For nearly any position, you will almost always be dealing with a wobble zone, which for most looks through the sights like a sideways figure eight, but may be more of a circular pattern too. The ability to time your shot break as the sights move into the target area is where you will really separate yourself from others. If you have movement and you wait until the sights are on the target, by the time you break the shot, the sights will oftentimes be out of the target area. That often leads to people going into slight panic and jerking the trigger as soon as their sights get where they want.

As for increasing stability, the normal techniques of getting low and spreading out can be useful, but depending on what you are doing, you may sacrifice too much speed for the added stability. Trying to diagnose a shooter without observing is very difficult, and saying what you can do to become more stable may actually hinder your efforts online. What I mean by that is that you may be practicing high prone with elbows on the ground because you have been told never to put the mag on the ground or it will cause a malfunction (It won't) and I may assume the problem is firing during an inconsistent part of the breathing cycle (Which also doesn't really make much of a difference at intermediate ranges).

The best answer is to have a competent instructor watch you shoot and then offer advice, but short of that, if you are able to go into more detail about what you see through the sights, or even better, post a video with closeups of you shooting, some decently competent diagnoses of errors can be made online. Nothing, however, beats having a competent coach on the line with you if that is possible.
 
David Marlow said:
What do you mean by long range? Are you talking MGM flash targets at 300, or are you talking 700 yards or more with a bit of time allowed to engage?
Yes the 300 targets to 450 been having an issue with them i preaty much have everything else down but am still working on it. its just them darn distant targets that point and laugh at me.
 
sergio10 said:
Yes the 300 targets to 450 been having an issue with them i preaty much have everything else down but am still working on it. its just them darn distant targets that point and laugh at me.
Is your rifle and ammo capable of shooting 1 moa or less at 100 yards? If not, go no further and fix that issue.

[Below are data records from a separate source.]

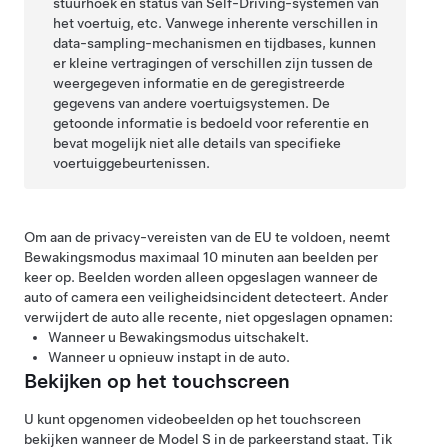
stuurhoek en status van
Self-Driving
-systemen van
het voertuig, etc. Vanwege inherente verschillen in
data-sampling-mechanismen en tijdbases, kunnen
er kleine vertragingen of verschillen zijn tussen de
weergegeven informatie en de geregistreerde
gegevens van andere voertuigsystemen. De
getoonde informatie is bedoeld voor referentie en
bevat mogelijk niet alle details van specifieke
voertuiggebeurtenissen.
Om aan de privacy-vereisten van de EU te voldoen, neemt
Bewakingsmodus maximaal 10 minuten aan beelden per
keer op. Beelden worden alleen opgeslagen wanneer de
auto of camera een veiligheidsincident detecteert. Ander
verwijdert de auto alle recente, niet opgeslagen opnamen:
Wanneer u Bewakingsmodus uitschakelt.
Wanneer u opnieuw instapt in de auto.
Bekijken op het touchscreen
U kunt opgenomen videobeelden op het touchscreen
bekijken wanneer de
Model S
in de parkeerstand staat. Tik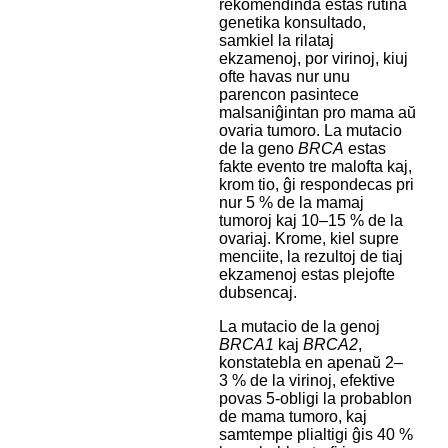
rekomendinda estas rutina
genetika konsultado,
samkiel la rilataj
ekzamenoj, por virinoj, kiuj
ofte havas nur unu
parencon pasintece
malsaniĝintan pro mama aŭ
ovaria tumoro. La mutacio
de la geno
BRCA
estas
fakte evento tre malofta kaj,
krom tio, ĝi respondecas pri
nur 5 % de la mamaj
tumoroj kaj 10–15 % de la
ovariaj. Krome, kiel supre
menciite, la rezultoj de tiaj
ekzamenoj estas plejofte
dubsencaj.
La mutacio de la genoj
BRCA1
kaj
BRCA2
,
konstatebla en apenaŭ 2–
3 % de la virinoj, efektive
povas 5-obligi la probablon
de mama tumoro, kaj
samtempe plialtigi ĝis 40 %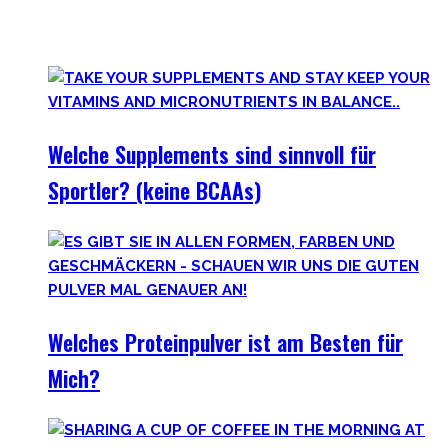
wissenschaftlich-erwiesen sinnvolle
Nahrungsergänzungsmittel für Deine gesamte Gesundheit.
Welche Supplements sind sinnvoll für
Sportler? (keine BCAAs)
Welches Proteinpulver ist am Besten für
Mich?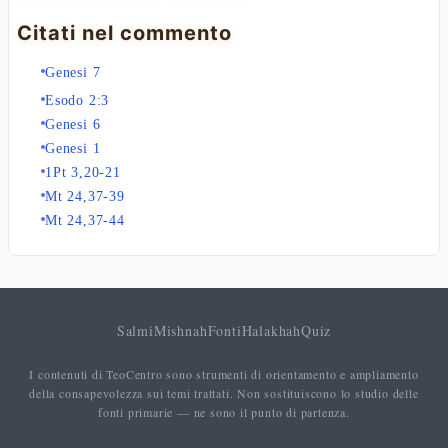
Citati nel commento
Genesi 7
Esodo 2:3
Genesi 6
Genesi 1
1Pt 3,20-21
Mt 24,37-39
Mt 24,37-44
Salmi
Mishnah
Fonti
Halakhah
Quiz
I contenuti di TeoCentro sono strumenti di orientamento e ampliamento
della consapevolezza sui temi trattati. Non sostituiscono lo studio delle
fonti primarie — ne sono il punto di partenza.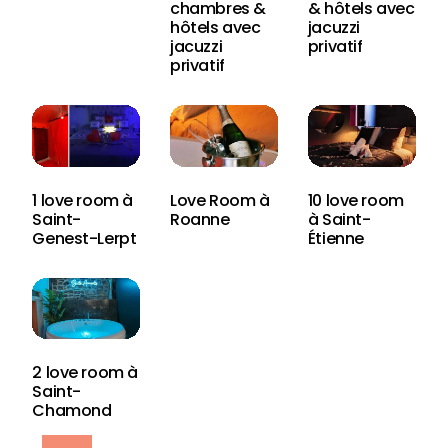
chambres &
& hôtels avec
hôtels avec
jacuzzi
jacuzzi
privatif
privatif
1 love room à
Love Room à
10 love room
Saint-
Roanne
à Saint-
Genest-Lerpt
Étienne
2 love room à
Saint-
Chamond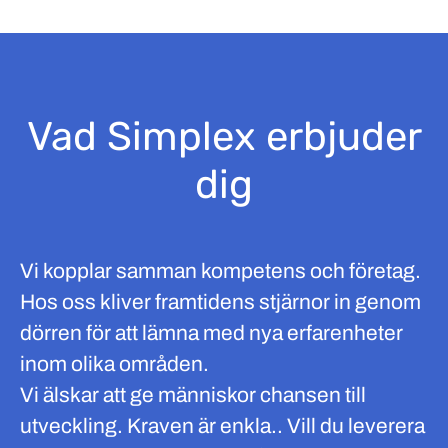
Vad Simplex erbjuder
dig
Vi kopplar samman kompetens och företag.
Hos oss kliver framtidens stjärnor in genom
dörren för att lämna med nya erfarenheter
inom olika områden.
Vi älskar att ge människor chansen till
utveckling. Kraven är enkla.. Vill du leverera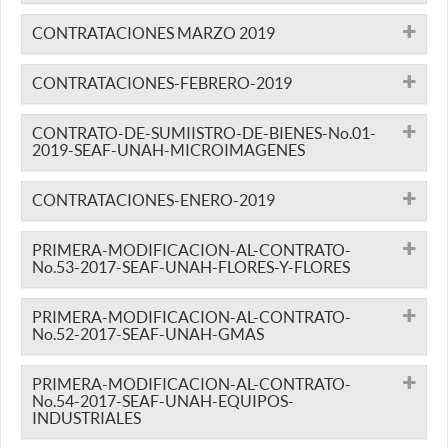
CONTRATACIONES MARZO 2019
CONTRATACIONES-FEBRERO-2019
CONTRATO-DE-SUMIISTRO-DE-BIENES-No.01-
2019-SEAF-UNAH-MICROIMAGENES
CONTRATACIONES-ENERO-2019
PRIMERA-MODIFICACION-AL-CONTRATO-
No.53-2017-SEAF-UNAH-FLORES-Y-FLORES
PRIMERA-MODIFICACION-AL-CONTRATO-
No.52-2017-SEAF-UNAH-GMAS
PRIMERA-MODIFICACION-AL-CONTRATO-
No.54-2017-SEAF-UNAH-EQUIPOS-
INDUSTRIALES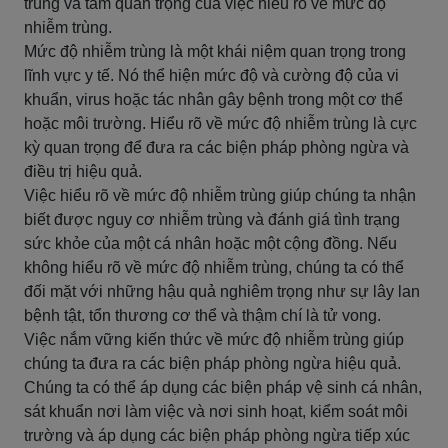
trùng và tầm quan trọng của việc hiểu rõ về mức độ
nhiễm trùng.
Mức độ nhiễm trùng là một khái niệm quan trọng trong
lĩnh vực y tế. Nó thể hiện mức độ và cường độ của vi
khuẩn, virus hoặc tác nhân gây bệnh trong một cơ thể
hoặc môi trường. Hiểu rõ về mức độ nhiễm trùng là cực
kỳ quan trọng để đưa ra các biện pháp phòng ngừa và
điều trị hiệu quả.
Việc hiểu rõ về mức độ nhiễm trùng giúp chúng ta nhận
biết được nguy cơ nhiễm trùng và đánh giá tình trạng
sức khỏe của một cá nhân hoặc một cộng đồng. Nếu
không hiểu rõ về mức độ nhiễm trùng, chúng ta có thể
đối mặt với những hậu quả nghiêm trọng như sự lây lan
bệnh tật, tổn thương cơ thể và thậm chí là tử vong.
Việc nắm vững kiến thức về mức độ nhiễm trùng giúp
chúng ta đưa ra các biện pháp phòng ngừa hiệu quả.
Chúng ta có thể áp dụng các biện pháp vệ sinh cá nhân,
sát khuẩn nơi làm việc và nơi sinh hoạt, kiểm soát môi
trường và áp dụng các biện pháp phòng ngừa tiếp xúc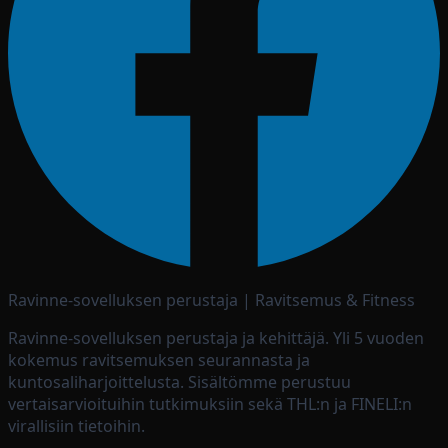
Ravinne-sovelluksen perustaja | Ravitsemus & Fitness
Ravinne-sovelluksen perustaja ja kehittäjä. Yli 5 vuoden
kokemus ravitsemuksen seurannasta ja
kuntosaliharjoittelusta. Sisältömme perustuu
vertaisarvioituihin tutkimuksiin sekä THL:n ja FINELI:n
virallisiin tietoihin.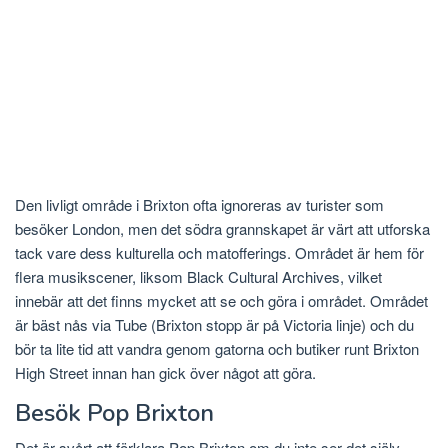
Den livligt område i Brixton ofta ignoreras av turister som
besöker London, men det södra grannskapet är värt att utforska
tack vare dess kulturella och matofferings. Området är hem för
flera musikscener, liksom Black Cultural Archives, vilket
innebär att det finns mycket att se och göra i området. Området
är bäst nås via Tube (Brixton stopp är på Victoria linje) och du
bör ta lite tid att vandra genom gatorna och butiker runt Brixton
High Street innan han gick över något att göra.
Besök Pop Brixton
Det är svårt att förklara Pop Brixton om du inte ser det själv,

Do you know your ballistics for the load you're shooting? If not, you need to chrono your loads.

Do you have a ballistics app like Strelok? If not, download it, enter your data, ie muzzle velocity, bullet weight, etc.. Be thorough and accurate when you enter data into the calculator because small changes make a difference.

If you've done all that, set a large cardboard target at 300 yards with an aim point near the top. Aim the rifle with zero holdover at the aim point and shoot five rounds as accurately as you can. The bullets will obviously impact lower than the aim point. Measure the distance from the aim point to the center of that group and compare that drop to the calculated drop. Adjust the calculator data if needed to match. Now use the calculated holdover and shoot another five rounds at the target. You should have a nice moa group around the aim point.

At this point you know where to hold for 300 yards and know that your rifle/ammo combination is capable of shooting a decent group. If you have a range that allows you to shoot out further, do it using the calculated holdover and see where you hit, just like you did at 300. Once you know what the gun is capable of and where you need to holdover at each distance, the rest is up to you to control your breathing, get the gun stable, and break the shot cleanly. But the best technique won't do a bit of good if you're guessing at where your bullets are hitting.
 
This is an issue that I will be having fun with at the 3 gun match this weekend by Tooth and Nail Armory. They said targets will go to 350, and the farthest I've been able to go is 100 at my range thus far. Can you say "suppressive fire"?